Bertric and I went forward and got out two of the ship's long oars, and pulled her head round to the southward. The water dimpled alongside of us and the sail filled as the breeze came. We laid in the oars and went aft to the helm; and so in a few minutes the ship had gathered way, and was heeling a little to the wind, and the foam gathered round her bows and slid along her side aft as she headed southward with the wind on her beam.

"Now, Lady Gerda," said Bertric, "we are under way once more, and the question is, Whither? How far are we from the Norway coast?"

"I cannot tell," she answered. "It was a little before noon, however, when the ship was set afloat, as I have told you."

"We overhauled her at sunset," he said thoughtfully. "At that time she was not doing more than four knots. Maybe we are fifty miles from shore, for she may have done better than that, though I doubt it, seeing how wildly she sailed. Now we can hardly beat back there, for we are too few to work the sail."

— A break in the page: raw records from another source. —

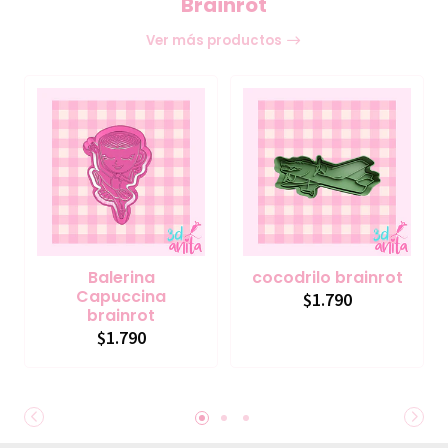
Brainrot
Ver más productos
Balerina
cocodrilo brainrot
Capuccina
$1.790
brainrot
$1.790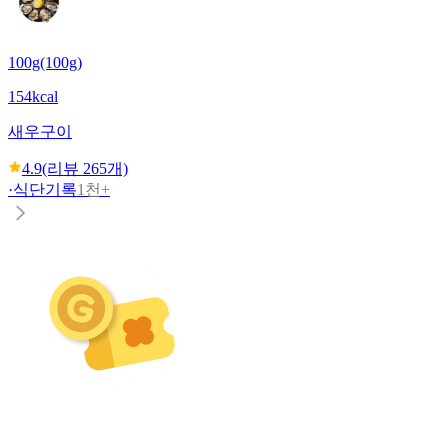
100g(100g)
154kcal
새우구이
4.9
(리뷰
265
개)
·
식단기록
1천+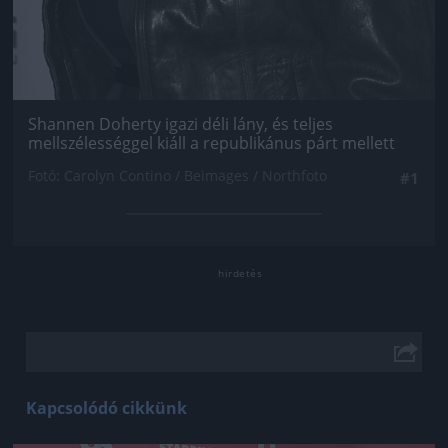
Shannen Doherty igazi déli lány, és teljes
mellszélességgel kiáll a republikánus párt mellett
Fotó: Carolyn Contino / Beimages / Northfoto
#1
Kapcsolódó cikkünk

"It is as well," she answered sadly. "There wait Arnkel and Heidrek."

"We think that Arnkel may have made an end of Heidrek's power," I said.

At that she shook her head.

"Arnkel has had old dealings with Heidrek. He has sailed with him, I know. It is more likely that after he had done with me, he made some sort of terms with him, finding out who the attackers were. We did not know at first, but I heard the men name Heidrek as the ship was fired."